(532eb) Infusing Theory into Deep Learning for Interpretable Stability Prediction of Transition Metal Alloys
AIChE Annual Meeting
2022
2022 Annual Meeting
Catalysis and Reaction Engineering Division
Poster Session: Catalysis and Reaction Engineering (CRE) Division
Wednesday, November 16, 2022 - 3:30pm to 5:00pm
Transition metal alloys (TMA) play a significant role in heterogeneous catalysis due to their great tunability in surface adsorption properties. However, the bottleneck of TMA catalyst design often lies on the mismatch between desired reactivity and unsatisfying stability, which calls for effective TMA stability prediction over the huge chemical space. Although many advanced machine learning (ML) models have been reported to achieve promising accuracy on TMA formation energy prediction, the lack of interpretability stemmed from their black-box nature prevents us from extracting chemical insights from model predictions and also greatly hinders the improvement of model generalization for new materials.
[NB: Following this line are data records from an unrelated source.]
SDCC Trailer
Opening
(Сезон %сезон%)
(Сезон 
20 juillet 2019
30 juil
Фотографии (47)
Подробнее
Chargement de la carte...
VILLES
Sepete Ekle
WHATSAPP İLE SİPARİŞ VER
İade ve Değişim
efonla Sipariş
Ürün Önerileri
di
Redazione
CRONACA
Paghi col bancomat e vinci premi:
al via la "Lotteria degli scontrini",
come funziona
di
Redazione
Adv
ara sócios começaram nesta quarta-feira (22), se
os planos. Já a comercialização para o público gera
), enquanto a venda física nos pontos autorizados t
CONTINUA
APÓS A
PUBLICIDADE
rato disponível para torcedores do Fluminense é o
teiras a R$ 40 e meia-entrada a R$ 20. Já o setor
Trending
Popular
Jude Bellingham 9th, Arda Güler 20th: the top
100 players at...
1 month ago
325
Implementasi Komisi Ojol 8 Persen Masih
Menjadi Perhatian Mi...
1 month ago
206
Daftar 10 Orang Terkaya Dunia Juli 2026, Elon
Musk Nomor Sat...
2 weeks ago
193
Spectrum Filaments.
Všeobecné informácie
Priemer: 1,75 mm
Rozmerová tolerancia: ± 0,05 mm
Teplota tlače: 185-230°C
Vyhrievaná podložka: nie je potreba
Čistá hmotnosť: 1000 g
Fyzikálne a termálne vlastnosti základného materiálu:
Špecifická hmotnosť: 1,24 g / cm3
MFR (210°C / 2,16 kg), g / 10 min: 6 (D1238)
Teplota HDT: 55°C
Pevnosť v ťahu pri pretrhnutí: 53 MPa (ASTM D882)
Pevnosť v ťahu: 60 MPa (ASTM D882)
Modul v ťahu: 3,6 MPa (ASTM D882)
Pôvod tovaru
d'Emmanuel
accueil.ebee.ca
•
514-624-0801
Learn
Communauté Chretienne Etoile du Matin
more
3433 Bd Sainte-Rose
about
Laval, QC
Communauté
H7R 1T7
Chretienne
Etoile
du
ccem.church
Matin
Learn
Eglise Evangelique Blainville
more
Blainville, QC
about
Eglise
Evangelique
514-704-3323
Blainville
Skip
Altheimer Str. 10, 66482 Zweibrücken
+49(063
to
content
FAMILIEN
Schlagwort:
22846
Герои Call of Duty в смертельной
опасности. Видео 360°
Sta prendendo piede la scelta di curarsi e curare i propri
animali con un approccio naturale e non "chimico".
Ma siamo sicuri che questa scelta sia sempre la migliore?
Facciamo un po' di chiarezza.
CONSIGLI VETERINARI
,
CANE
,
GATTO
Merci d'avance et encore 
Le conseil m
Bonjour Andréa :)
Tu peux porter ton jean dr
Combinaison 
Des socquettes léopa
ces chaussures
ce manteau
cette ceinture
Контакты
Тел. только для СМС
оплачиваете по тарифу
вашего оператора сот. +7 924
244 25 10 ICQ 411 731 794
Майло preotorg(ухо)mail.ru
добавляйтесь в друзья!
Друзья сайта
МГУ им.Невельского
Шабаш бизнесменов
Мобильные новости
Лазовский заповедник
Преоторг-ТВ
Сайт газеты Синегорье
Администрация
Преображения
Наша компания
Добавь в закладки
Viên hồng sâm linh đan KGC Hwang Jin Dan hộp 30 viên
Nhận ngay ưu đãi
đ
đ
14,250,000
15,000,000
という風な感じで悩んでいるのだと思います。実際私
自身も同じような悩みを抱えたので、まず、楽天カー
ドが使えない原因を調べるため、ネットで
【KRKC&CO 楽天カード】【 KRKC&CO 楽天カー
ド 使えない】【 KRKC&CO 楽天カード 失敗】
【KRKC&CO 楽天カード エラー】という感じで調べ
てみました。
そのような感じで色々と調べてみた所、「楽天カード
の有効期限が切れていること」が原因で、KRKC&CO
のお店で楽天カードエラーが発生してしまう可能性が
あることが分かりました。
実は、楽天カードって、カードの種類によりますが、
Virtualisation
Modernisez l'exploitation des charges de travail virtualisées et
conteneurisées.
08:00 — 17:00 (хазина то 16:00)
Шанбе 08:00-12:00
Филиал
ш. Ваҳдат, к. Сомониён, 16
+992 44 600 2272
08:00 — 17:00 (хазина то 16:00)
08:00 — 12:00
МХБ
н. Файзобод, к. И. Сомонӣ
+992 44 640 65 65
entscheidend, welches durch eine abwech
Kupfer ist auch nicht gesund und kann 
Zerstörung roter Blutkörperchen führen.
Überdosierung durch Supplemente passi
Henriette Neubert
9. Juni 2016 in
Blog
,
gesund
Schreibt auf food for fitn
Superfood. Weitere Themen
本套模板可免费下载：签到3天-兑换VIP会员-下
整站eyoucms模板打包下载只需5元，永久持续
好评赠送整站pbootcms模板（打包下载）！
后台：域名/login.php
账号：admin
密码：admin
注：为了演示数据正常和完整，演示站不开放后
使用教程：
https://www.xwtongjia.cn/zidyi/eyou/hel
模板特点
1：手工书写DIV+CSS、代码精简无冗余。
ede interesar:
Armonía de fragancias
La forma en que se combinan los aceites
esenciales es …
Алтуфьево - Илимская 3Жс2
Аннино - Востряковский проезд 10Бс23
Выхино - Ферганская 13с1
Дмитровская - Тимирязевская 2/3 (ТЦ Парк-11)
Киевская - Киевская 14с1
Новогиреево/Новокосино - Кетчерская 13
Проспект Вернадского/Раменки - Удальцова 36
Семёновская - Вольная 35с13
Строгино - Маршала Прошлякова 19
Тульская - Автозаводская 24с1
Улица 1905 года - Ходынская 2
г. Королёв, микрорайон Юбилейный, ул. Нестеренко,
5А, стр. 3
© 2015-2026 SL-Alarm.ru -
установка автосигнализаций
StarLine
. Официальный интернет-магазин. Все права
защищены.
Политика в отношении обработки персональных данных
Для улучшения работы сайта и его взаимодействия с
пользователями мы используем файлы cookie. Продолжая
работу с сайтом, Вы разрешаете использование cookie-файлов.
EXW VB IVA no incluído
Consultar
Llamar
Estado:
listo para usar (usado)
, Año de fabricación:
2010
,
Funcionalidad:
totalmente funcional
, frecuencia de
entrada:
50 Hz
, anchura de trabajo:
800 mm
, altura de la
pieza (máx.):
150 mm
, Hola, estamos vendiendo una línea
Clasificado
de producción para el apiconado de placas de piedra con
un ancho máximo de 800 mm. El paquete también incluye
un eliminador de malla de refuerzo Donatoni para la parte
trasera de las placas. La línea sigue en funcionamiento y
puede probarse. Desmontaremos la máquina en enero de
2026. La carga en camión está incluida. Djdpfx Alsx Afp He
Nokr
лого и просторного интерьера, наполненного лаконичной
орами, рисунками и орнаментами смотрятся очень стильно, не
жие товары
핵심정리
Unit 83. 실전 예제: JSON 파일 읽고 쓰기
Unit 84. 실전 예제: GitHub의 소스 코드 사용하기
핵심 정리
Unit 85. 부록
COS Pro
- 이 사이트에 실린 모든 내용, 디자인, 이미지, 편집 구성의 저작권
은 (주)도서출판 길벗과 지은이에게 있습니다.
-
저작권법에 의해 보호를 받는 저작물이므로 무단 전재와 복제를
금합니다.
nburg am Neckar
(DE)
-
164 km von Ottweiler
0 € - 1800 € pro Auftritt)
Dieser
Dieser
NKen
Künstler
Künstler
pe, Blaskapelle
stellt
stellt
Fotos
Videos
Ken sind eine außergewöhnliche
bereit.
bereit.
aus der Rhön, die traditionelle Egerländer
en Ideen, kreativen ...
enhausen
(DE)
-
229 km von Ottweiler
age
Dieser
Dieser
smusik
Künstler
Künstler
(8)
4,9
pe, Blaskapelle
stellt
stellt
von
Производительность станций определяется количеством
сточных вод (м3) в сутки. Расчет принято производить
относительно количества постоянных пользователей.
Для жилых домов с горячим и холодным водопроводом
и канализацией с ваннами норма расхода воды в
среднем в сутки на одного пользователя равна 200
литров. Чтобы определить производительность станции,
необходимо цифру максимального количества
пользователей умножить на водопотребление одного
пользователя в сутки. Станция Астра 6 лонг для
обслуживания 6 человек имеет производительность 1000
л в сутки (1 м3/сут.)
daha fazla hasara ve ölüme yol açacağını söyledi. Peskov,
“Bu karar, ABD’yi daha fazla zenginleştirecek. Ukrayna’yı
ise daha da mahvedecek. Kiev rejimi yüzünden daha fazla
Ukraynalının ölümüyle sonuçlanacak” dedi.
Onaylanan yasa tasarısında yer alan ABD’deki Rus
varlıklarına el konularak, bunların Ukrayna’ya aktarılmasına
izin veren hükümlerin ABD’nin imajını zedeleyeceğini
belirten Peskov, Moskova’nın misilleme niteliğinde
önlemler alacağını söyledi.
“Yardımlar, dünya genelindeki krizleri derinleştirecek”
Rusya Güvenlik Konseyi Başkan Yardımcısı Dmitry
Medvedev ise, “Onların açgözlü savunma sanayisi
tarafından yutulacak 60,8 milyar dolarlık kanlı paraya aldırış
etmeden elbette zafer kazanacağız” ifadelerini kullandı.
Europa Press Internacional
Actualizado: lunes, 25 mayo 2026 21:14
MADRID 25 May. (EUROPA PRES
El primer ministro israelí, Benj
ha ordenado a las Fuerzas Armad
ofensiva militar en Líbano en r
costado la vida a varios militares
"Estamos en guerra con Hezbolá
In the present work, we develop an interpretable deep learning algorithm for TMA formation energy prediction via infusing cohesion theory of TMA into graph-based convolutional neural networks (CNNs). Specifically, a CNN model is trained to learn a feature vector for each atomic site and a fully connected network is jointly trained to map the learned atomic feature to primary physical parameters of the four cohesive energy contribution terms, i.e., promotion, renormalization, conduction band formation and d-band formation. Finally, the cohesion theory is utilized to calculate the total formation energy based on these predicted physical parameters. Among the predicted outcomes, not only the total formation energy which characterizes the crystal stability can be obtained, but also different contribution terms and intuitive physical parameters such as the number of localized electrons which describe the underlying physics picture are revealed. Since the training process is guided by the physics principle, the model is believed to have lower risk of overfitting and superior generalization compared to purely data-driven ML models. Potential applications of this model include transfer learning between bulk and surface structures and transferable ML potentials for multi-principle-element TMA systems.